Stored records

——————

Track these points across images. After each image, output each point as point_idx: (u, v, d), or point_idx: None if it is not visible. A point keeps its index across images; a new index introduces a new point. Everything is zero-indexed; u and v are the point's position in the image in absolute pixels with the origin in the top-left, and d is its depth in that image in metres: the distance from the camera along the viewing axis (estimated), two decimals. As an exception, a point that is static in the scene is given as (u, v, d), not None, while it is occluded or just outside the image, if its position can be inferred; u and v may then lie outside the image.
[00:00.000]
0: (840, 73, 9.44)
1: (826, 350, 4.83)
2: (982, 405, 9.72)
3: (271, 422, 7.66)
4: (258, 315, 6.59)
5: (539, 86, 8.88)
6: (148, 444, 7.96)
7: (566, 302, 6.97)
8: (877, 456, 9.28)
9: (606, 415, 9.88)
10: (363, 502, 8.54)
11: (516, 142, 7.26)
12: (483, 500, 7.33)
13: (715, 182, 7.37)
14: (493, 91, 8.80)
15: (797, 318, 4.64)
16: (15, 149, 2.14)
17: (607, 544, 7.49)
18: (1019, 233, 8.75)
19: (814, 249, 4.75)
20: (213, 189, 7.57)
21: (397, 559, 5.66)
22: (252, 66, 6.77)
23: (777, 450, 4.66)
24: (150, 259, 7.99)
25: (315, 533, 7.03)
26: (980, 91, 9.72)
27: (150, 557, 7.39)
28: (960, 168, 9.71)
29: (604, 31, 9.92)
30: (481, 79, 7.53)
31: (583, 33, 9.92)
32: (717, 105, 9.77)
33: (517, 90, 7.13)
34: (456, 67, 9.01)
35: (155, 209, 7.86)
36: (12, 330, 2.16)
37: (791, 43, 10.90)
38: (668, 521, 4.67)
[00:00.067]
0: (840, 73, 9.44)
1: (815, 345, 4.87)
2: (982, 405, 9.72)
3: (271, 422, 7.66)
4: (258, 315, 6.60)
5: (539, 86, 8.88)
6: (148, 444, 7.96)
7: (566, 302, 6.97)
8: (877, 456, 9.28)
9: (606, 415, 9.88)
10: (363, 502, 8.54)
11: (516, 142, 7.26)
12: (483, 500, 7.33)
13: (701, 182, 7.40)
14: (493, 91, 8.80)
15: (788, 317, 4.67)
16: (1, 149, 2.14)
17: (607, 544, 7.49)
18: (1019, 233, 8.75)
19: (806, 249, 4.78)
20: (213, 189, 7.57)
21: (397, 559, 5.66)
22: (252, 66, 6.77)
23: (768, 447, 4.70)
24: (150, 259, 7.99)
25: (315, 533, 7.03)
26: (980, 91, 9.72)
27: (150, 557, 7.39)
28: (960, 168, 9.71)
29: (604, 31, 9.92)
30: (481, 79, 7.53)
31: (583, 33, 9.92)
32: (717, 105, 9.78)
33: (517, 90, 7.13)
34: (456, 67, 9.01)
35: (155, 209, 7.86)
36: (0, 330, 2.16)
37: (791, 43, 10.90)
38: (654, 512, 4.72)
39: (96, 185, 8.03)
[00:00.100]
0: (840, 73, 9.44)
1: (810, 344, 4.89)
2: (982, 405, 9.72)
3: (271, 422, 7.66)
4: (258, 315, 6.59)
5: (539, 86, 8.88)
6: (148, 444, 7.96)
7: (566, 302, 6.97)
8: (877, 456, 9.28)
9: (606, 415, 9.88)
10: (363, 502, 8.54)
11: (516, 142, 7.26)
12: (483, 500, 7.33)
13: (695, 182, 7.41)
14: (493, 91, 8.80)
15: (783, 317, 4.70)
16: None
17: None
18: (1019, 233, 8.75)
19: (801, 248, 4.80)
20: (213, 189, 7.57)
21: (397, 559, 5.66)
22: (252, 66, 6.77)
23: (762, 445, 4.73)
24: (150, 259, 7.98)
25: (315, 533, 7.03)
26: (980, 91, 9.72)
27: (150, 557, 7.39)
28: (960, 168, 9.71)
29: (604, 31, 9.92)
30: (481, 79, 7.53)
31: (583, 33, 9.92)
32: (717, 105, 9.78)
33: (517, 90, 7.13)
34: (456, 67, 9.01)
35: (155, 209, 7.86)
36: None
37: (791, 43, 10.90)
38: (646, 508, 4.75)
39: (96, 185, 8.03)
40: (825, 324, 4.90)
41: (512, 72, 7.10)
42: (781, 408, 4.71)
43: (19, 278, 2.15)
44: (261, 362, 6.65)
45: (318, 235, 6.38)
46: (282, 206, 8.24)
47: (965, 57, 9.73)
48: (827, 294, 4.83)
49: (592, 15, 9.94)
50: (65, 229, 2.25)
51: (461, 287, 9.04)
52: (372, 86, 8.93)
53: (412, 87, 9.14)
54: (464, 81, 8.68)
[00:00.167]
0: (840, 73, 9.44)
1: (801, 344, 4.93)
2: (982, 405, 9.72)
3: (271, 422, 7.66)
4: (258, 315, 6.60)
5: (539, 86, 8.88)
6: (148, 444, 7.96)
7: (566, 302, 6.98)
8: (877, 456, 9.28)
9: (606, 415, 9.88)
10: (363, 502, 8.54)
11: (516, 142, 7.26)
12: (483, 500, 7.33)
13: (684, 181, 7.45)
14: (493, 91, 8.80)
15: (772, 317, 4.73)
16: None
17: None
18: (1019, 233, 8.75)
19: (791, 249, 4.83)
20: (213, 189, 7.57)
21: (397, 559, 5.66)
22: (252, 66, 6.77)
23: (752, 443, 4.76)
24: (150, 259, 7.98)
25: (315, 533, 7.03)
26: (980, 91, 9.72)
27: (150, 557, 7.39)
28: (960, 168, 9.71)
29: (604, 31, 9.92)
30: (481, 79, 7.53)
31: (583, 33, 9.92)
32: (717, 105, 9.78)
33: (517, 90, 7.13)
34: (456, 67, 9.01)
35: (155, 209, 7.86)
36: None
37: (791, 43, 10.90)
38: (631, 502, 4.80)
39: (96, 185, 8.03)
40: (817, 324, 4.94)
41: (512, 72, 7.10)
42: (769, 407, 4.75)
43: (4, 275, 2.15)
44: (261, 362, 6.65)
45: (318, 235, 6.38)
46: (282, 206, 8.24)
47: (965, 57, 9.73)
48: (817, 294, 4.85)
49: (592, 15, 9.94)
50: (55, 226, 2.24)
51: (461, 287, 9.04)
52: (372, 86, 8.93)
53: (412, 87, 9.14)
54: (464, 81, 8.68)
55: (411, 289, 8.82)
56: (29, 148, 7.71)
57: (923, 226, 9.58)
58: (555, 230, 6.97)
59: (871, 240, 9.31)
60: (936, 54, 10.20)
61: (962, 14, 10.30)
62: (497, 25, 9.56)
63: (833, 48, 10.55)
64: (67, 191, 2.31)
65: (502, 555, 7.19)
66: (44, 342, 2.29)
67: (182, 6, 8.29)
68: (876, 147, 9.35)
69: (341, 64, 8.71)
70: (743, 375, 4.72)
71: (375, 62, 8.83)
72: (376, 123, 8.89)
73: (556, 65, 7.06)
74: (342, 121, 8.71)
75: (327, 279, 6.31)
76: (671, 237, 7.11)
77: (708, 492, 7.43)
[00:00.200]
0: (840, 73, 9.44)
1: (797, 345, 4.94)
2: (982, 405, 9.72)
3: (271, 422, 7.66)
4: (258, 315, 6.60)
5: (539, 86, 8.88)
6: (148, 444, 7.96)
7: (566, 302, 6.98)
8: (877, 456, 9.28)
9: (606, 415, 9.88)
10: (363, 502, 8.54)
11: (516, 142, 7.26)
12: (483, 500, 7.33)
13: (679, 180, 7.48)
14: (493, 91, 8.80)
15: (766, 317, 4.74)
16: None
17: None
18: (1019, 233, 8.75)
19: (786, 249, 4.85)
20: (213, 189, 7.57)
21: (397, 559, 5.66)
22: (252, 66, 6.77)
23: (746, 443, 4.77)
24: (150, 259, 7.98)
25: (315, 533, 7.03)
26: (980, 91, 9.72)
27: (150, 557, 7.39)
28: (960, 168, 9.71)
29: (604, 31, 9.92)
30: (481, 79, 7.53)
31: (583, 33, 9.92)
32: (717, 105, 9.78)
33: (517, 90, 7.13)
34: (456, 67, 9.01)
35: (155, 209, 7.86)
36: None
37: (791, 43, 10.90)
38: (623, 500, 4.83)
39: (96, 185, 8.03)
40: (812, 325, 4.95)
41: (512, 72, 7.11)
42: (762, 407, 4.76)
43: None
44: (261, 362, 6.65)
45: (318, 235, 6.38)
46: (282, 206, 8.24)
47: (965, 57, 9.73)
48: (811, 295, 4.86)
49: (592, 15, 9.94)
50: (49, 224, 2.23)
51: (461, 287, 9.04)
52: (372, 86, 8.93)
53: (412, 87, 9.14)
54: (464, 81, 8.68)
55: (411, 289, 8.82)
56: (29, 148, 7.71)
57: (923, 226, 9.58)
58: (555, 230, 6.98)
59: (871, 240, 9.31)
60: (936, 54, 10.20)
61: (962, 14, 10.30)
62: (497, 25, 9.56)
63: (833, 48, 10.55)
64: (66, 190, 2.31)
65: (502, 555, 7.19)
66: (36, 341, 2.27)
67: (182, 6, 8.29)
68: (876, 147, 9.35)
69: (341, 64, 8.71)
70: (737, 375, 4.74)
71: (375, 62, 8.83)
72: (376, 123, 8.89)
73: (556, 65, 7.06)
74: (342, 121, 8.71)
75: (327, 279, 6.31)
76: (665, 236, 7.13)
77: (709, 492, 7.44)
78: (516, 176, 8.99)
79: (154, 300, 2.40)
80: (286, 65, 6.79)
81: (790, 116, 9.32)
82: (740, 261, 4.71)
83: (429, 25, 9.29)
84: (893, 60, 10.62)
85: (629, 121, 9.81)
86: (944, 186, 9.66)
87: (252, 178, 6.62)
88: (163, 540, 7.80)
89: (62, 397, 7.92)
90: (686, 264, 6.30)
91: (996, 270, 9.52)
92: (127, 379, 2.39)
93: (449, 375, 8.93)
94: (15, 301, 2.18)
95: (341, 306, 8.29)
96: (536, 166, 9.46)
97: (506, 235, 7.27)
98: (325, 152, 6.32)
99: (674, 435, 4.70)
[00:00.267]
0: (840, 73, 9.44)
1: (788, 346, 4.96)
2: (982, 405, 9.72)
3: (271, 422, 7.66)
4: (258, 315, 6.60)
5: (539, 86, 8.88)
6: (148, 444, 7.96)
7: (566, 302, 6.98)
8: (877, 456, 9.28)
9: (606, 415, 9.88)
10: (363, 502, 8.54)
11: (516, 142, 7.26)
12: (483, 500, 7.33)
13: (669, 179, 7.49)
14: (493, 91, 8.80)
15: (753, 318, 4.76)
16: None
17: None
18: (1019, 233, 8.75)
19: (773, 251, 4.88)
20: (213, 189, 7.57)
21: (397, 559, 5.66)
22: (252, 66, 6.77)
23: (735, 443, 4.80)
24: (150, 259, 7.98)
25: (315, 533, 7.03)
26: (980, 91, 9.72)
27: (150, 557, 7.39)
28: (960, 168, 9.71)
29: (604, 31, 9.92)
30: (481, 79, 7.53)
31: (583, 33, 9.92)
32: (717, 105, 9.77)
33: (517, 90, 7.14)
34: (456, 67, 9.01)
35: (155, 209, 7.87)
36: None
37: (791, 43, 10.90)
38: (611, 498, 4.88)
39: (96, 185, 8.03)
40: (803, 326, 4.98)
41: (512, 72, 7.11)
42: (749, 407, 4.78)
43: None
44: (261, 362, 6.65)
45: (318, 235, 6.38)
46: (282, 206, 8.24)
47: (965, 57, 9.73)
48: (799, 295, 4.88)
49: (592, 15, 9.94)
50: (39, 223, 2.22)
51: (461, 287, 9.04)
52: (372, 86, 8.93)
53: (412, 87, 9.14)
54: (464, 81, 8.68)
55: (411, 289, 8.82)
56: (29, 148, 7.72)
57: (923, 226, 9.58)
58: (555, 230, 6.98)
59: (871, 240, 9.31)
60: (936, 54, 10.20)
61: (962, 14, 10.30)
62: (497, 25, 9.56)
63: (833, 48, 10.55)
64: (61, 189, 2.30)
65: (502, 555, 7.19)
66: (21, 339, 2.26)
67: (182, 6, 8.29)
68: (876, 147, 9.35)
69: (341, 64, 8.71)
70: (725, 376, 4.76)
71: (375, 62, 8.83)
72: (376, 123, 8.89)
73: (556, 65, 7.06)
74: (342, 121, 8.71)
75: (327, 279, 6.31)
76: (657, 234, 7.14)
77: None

——————

> Directions for this task
After locating the line with "50: (65, 229, 2.25)" above, return that line and every later line through the one with "58: (555, 230, 6.97)", word for word and with nothing else.

> Output of the exercise
50: (65, 229, 2.25)
51: (461, 287, 9.04)
52: (372, 86, 8.93)
53: (412, 87, 9.14)
54: (464, 81, 8.68)
[00:00.167]
0: (840, 73, 9.44)
1: (801, 344, 4.93)
2: (982, 405, 9.72)
3: (271, 422, 7.66)
4: (258, 315, 6.60)
5: (539, 86, 8.88)
6: (148, 444, 7.96)
7: (566, 302, 6.98)
8: (877, 456, 9.28)
9: (606, 415, 9.88)
10: (363, 502, 8.54)
11: (516, 142, 7.26)
12: (483, 500, 7.33)
13: (684, 181, 7.45)
14: (493, 91, 8.80)
15: (772, 317, 4.73)
16: None
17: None
18: (1019, 233, 8.75)
19: (791, 249, 4.83)
20: (213, 189, 7.57)
21: (397, 559, 5.66)
22: (252, 66, 6.77)
23: (752, 443, 4.76)
24: (150, 259, 7.98)
25: (315, 533, 7.03)
26: (980, 91, 9.72)
27: (150, 557, 7.39)
28: (960, 168, 9.71)
29: (604, 31, 9.92)
30: (481, 79, 7.53)
31: (583, 33, 9.92)
32: (717, 105, 9.78)
33: (517, 90, 7.13)
34: (456, 67, 9.01)
35: (155, 209, 7.86)
36: None
37: (791, 43, 10.90)
38: (631, 502, 4.80)
39: (96, 185, 8.03)
40: (817, 324, 4.94)
41: (512, 72, 7.10)
42: (769, 407, 4.75)
43: (4, 275, 2.15)
44: (261, 362, 6.65)
45: (318, 235, 6.38)
46: (282, 206, 8.24)
47: (965, 57, 9.73)
48: (817, 294, 4.85)
49: (592, 15, 9.94)
50: (55, 226, 2.24)
51: (461, 287, 9.04)
52: (372, 86, 8.93)
53: (412, 87, 9.14)
54: (464, 81, 8.68)
55: (411, 289, 8.82)
56: (29, 148, 7.71)
57: (923, 226, 9.58)
58: (555, 230, 6.97)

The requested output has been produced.